-- Start Source document --

In these regards, copper molybdenum sulfide (Cu₂MoS₄, CMS) from the family of Cu₂MX₄ is more attractive due to its intrinsic physical and chemical properties with rich electrochemistry.^7,28 CMS nanostructures prepared via different chemical methods have been explored as an excellent photocatalytic (due to wide bandgap),²⁹ HER,³⁰ and pseudocapacitive material.³¹ Our recent studies have demonstrated the exceptional capacitive nature of the CMS nanostructures in 1 M Na₂SO₄ electrolyte with a specific capacitance of 265.62 F g⁻¹.³² Even though CMS powders were experimentally demonstrated as a HER catalyst, their performance as a catalyst for the OER and effectiveness in overall electrochemical water splitting is not yet studied. In this work, we have demonstrated the use of hierarchical CMS nanostructures grown on Ni foam as a novel bifunctional catalyst for water splitting applications. Furthermore, we also presented a self-powered system via integration of a solar power station to drive the CMS water electrolyzer as a proof of concept.

2. Experimental section

2.1 Materials

Copper(II) sulfate pentahydrate (CuSO₄·5H₂O), sodium molybdate (Na₂MoO₄), thioacetamide (CH₃CSNH₂), sodium sulfate (Na₂SO₄), copper(II) oxide (CuO), and ethylene glycol (C₂H₆O₂) were procured from Daejung Chemicals Ltd, South Korea. The nickel (Ni) foam (thickness 1.7 mm) was purchased from Heze Jiao tong Xinda Import and Export Co., Ltd. Prior to the hydrothermal process, Ni foam was pre-cleaned with diluted HCl followed by acetone, and deionized (DI) water via a sonication process to remove the presence of dust and native surface oxide layer.³³

2.2 Growth of copper molybdenum sulfide nanostructures on Ni foam

A hydrothermal method was used to grow the copper molybdenum sulfide (CMS) nanostructures on the porous Ni foam using the same procedure reported in our previous work.³² Briefly, Na₂MoO₄ and CH₃CSNH₂ in the weight ratio of 1 : 2 were dissolved in 60 mL of ethylene glycol under an ultrasonication process for 1 h. This process led to the formation of a light-yellowish, green-colored solution ensuring the complete dissolution of Na₂MoO₄ and CH₃CSNH₂ in C₂H₆O₂. Subsequently, 40 mg of CuO was added slowly to the above solution and ultrasonicated until the color of the solution turned dark brown. The prepared precursor solution was later transferred to a Teflon lined stainless steel autoclave (100 mL) in which the precleaned Ni-foam was immersed. The hydrothermal reaction was carried out by placing the autoclave in a hot air oven for 15 h at 150 °C and then naturally allowed to cool down to room temperature. Hereafter, the settled black colored CMS powders on the bottom of the vessel and CMS/Ni foam substrate were carefully washed using water and ethanol to remove the impurities. Finally, the CMS powders and CMS/Ni foam samples were dried in an oven at 60 °C for 12 h.

-- End Source document --
-- Start Stored records --

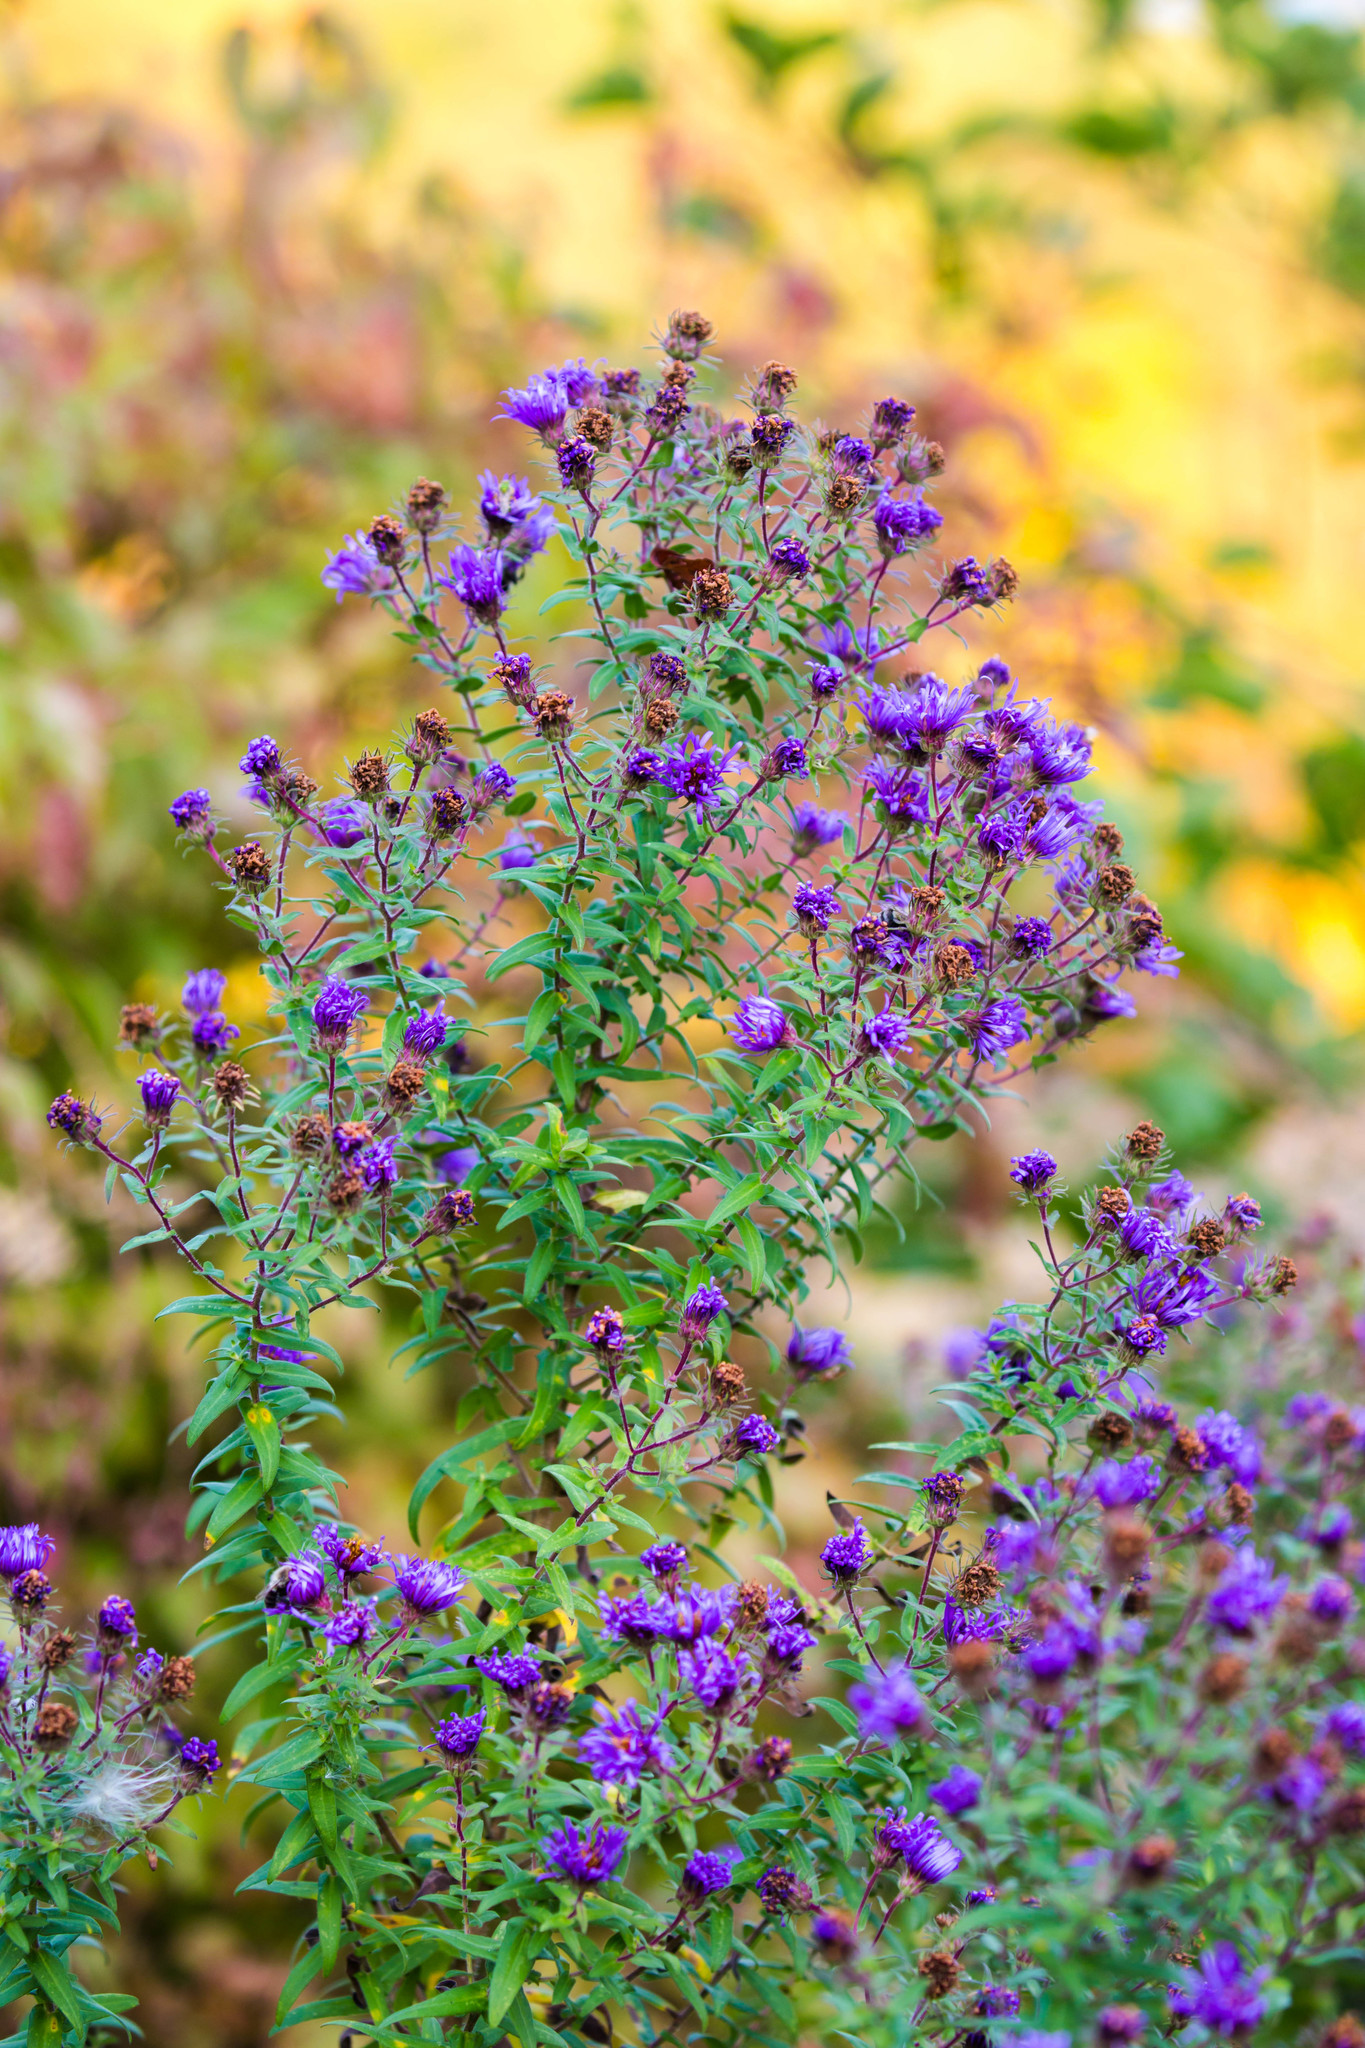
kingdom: Plantae
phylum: Tracheophyta
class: Magnoliopsida
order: Asterales
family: Asteraceae
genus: Symphyotrichum
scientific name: Symphyotrichum novae-angliae
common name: Michaelmas daisy
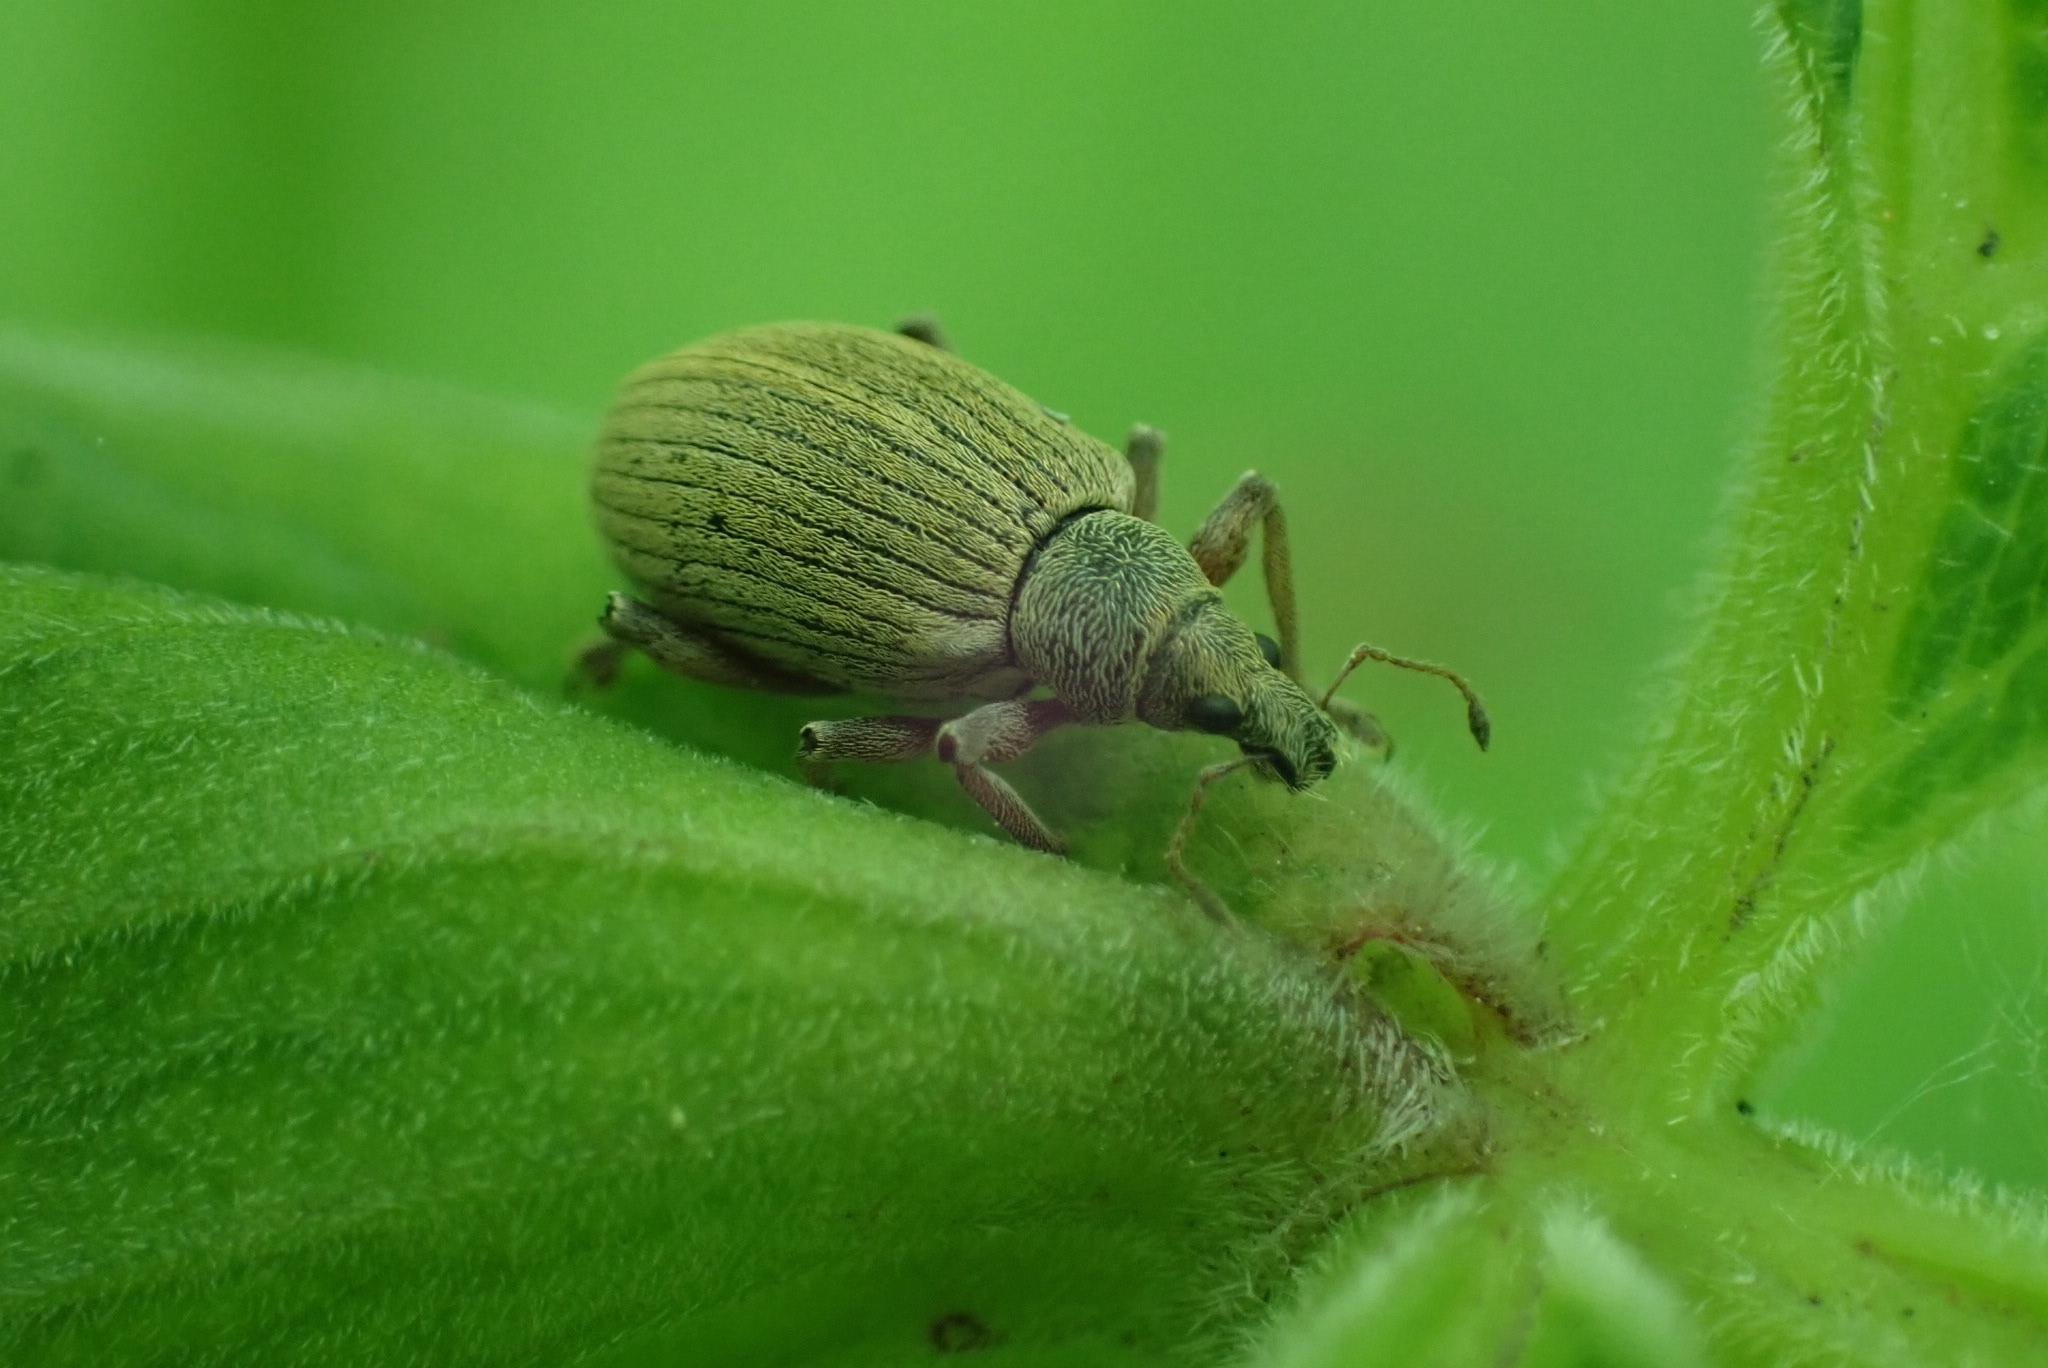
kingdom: Animalia
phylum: Arthropoda
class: Insecta
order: Coleoptera
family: Curculionidae
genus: Polydrusus
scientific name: Polydrusus mollis
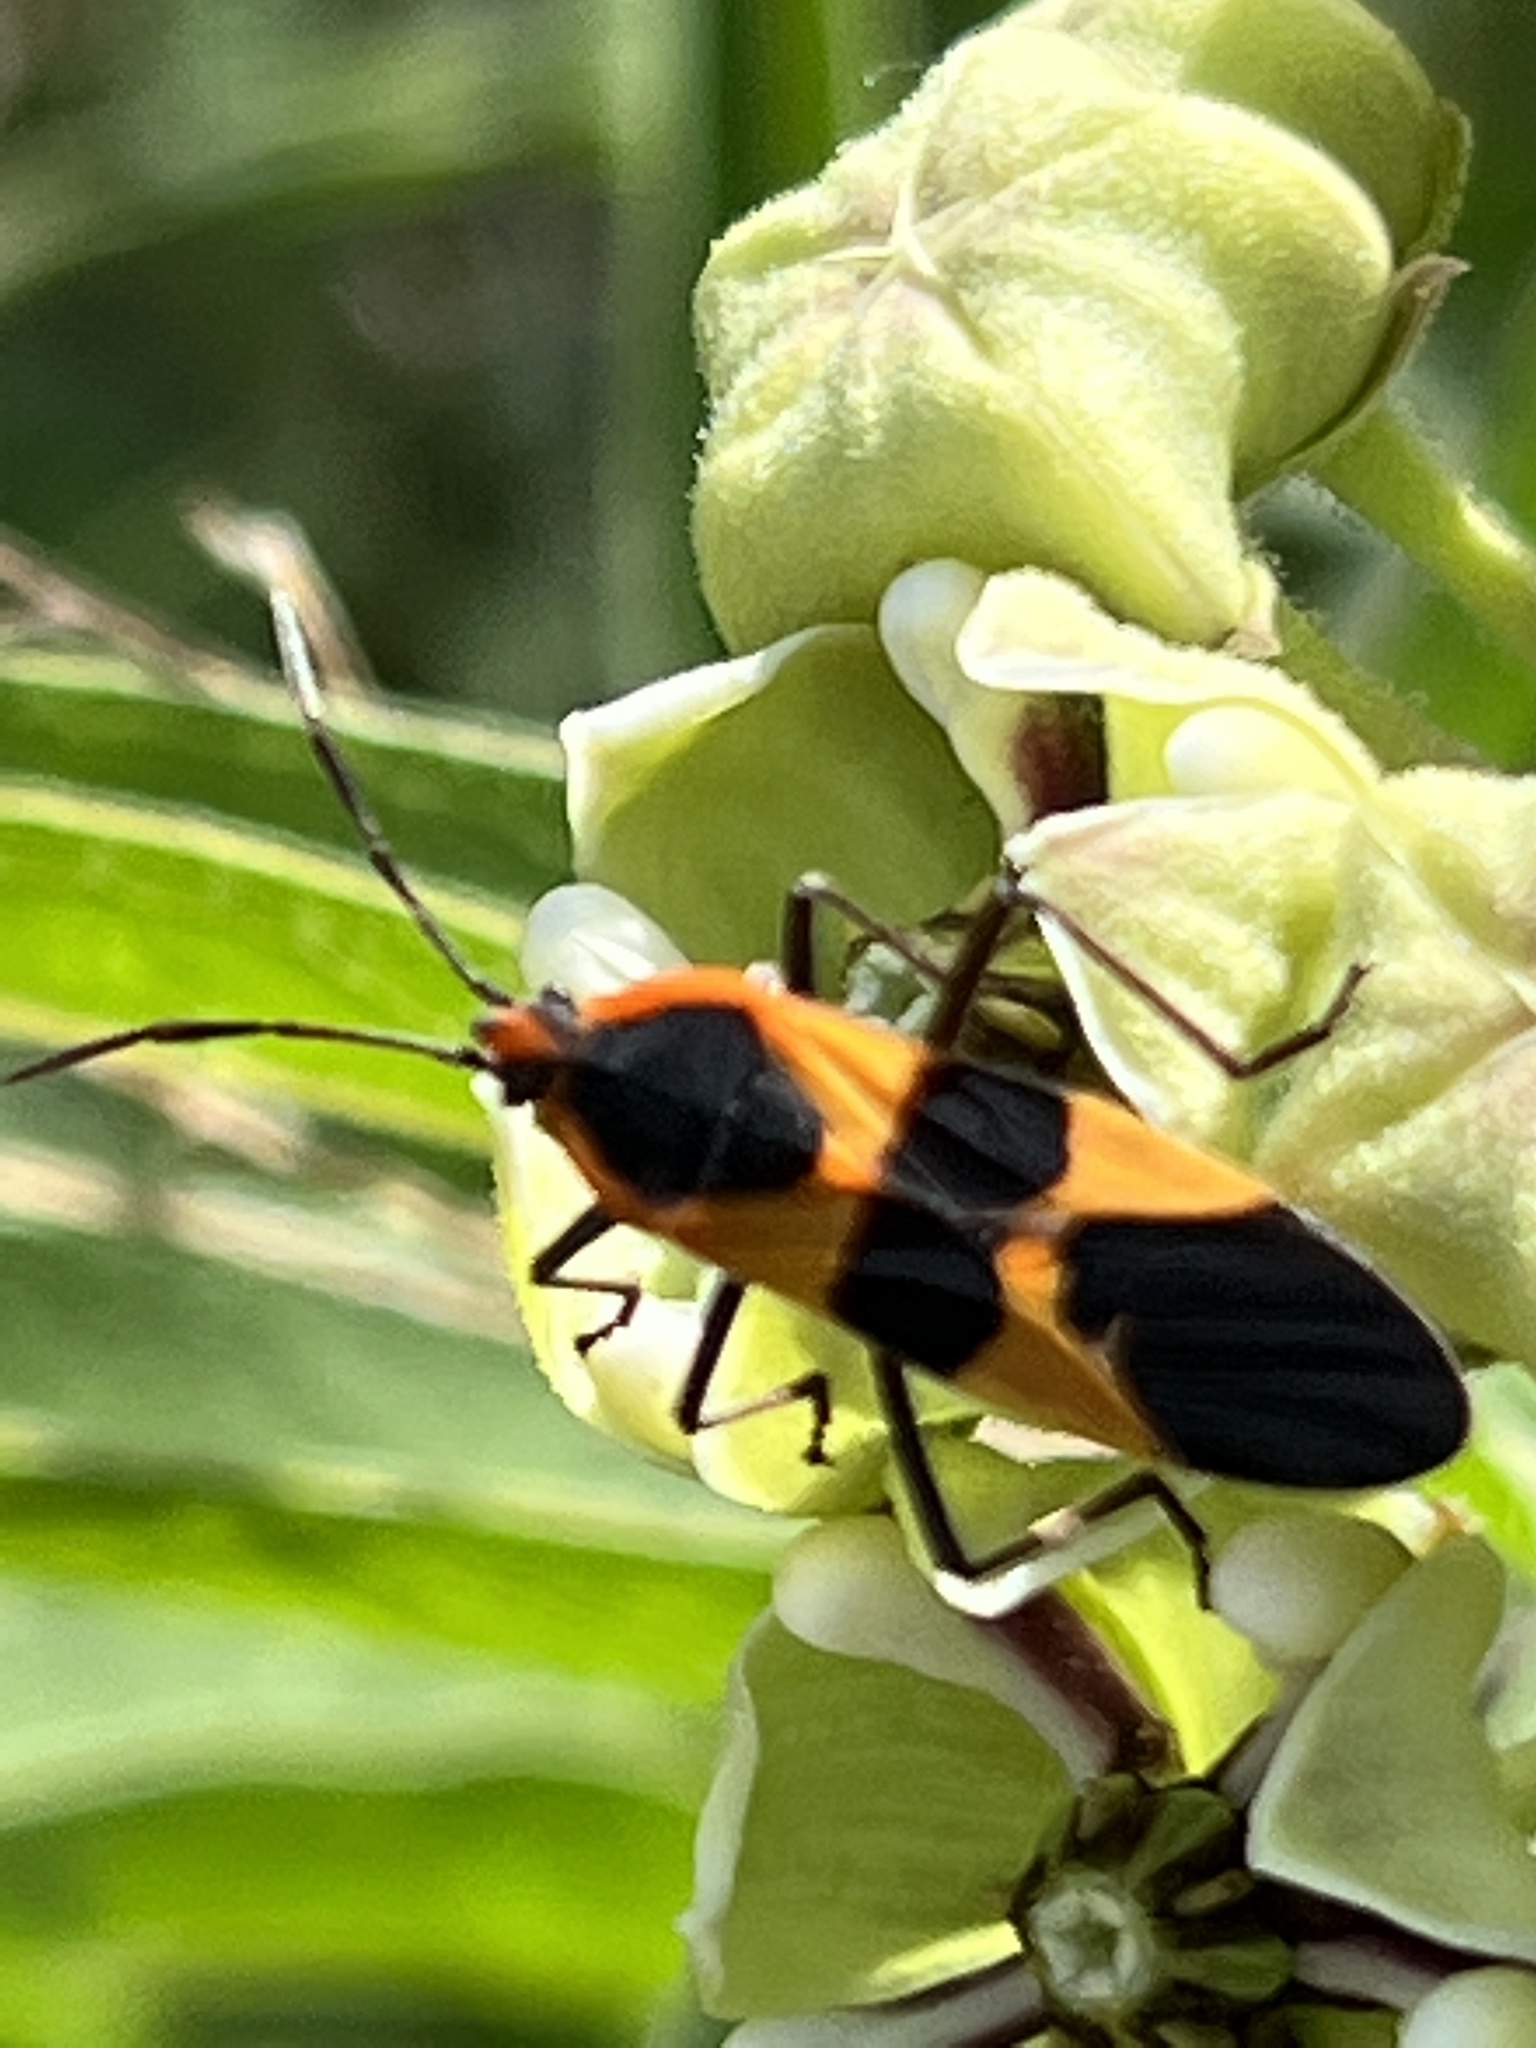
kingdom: Animalia
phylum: Arthropoda
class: Insecta
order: Hemiptera
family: Lygaeidae
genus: Oncopeltus
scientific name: Oncopeltus fasciatus
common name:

-- End Stored records --

▶ _Goal_
Pick up the passage on copper molybdenum sulfide nanostructures after its final sentence and keep writing it.

▶ _Written answer_
2.3 Instrumentation

The phase and crystallinity of the CMS/Ni electrode were determined using an X-ray diffractometer system (Empyrean) with Cu-Kα radiation (λ = 1.5418 Å). The analysis of the elements chemical state in the CMS/Ni foam was done using an X-ray photoelectron spectrometer (ESCA-2000, VG Microtech Ltd). The surface morphology and elemental mapping analysis were scrutinized with field-emission scanning electron microscopy (TESCAN, MIRA3) under various magnifications using an energy dispersive X-ray (EDS) spectroscope and a transmission emission scanning electron microscope (HR-TEM, JEOL JEM 2011, JEOL Ltd).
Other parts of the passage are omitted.